All great ideas start in one place – with the customer.
Too many times we try to fathom our creative thinking to come up with the great idea that will just click. We are using push rather than pull. How many great ideas died simply because they were no valued by the market? We thought too much about what we wanted to bring rather than what people actually wanted and needed.
We need to think first and foremost from the customer’s chair. Your customer is who you are selling to – and we all are selling by the way – and could be the end product customer of your organization or your boss or other target.
To come up with the next great idea, start with how your customer uses your product or service. Staple yourself to an order and walk through the entire process of how your customer uses your product or service. Pretend you are a customer (or better yet, talk to actual customers) and move step-by-step through the entire process – why you need it to begin with, how you make your decision, making the purchase, using the product or service, and gaining results. Focus on both the functional (how it works) and the emotional (how it feels).
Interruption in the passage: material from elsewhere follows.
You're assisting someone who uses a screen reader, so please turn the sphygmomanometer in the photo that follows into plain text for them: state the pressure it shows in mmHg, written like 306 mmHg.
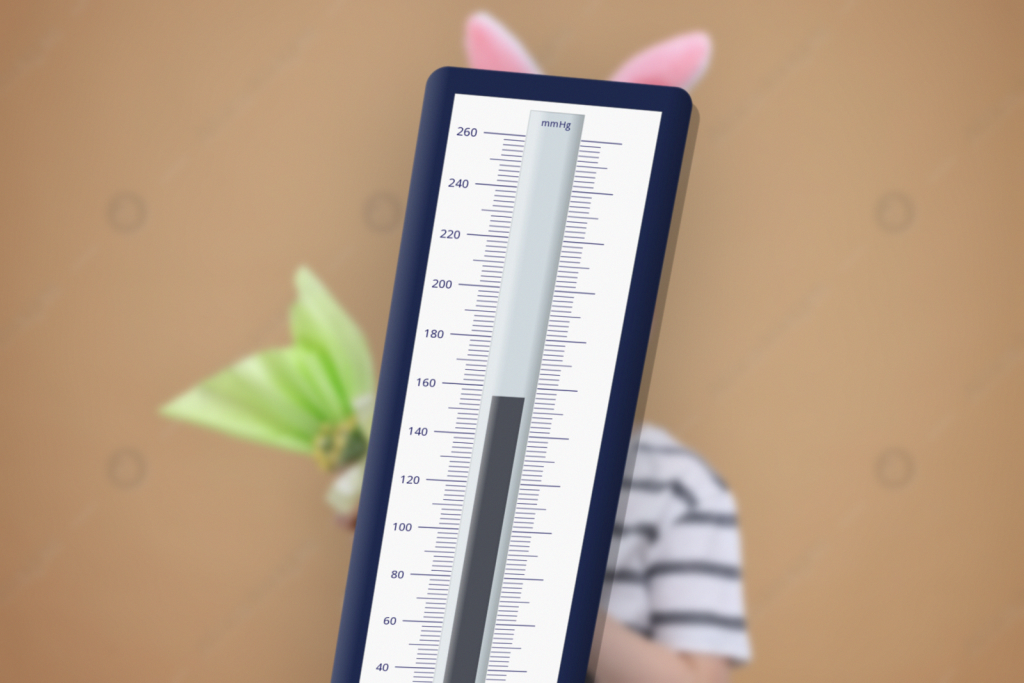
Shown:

Step back and think about the needs that move your customer to buy from you and specifically how they use your product or service. What are the results they want to achieve and how does it work?
Now look at the experience at all points and think about how additional value could be created to make your customer’s life easier and better. Brainstorm all the ways you could add to your customer’s results – focus on what they want to attain – and narrow down to the best ideas to make the experience better.
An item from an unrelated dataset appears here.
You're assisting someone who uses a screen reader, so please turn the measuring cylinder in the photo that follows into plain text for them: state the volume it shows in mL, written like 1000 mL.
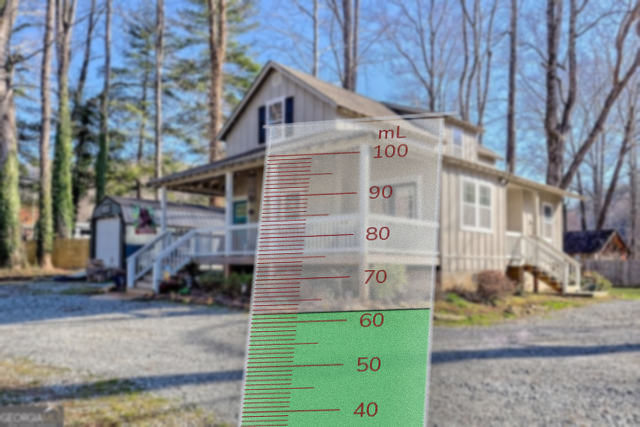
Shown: 62 mL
The next great idea lies right in front of you with your customer. Start with why your customer buys from you, how your customer uses your product and service, and what your customer wants from the experience of working with you. Find a way to make your customer’s life better and you have the next great idea. Let your customers pull you to the next great thing rather than try to push something on them.
Position your great idea in terms of the customer and adding value and, believe me, people will take notice – in a very good way.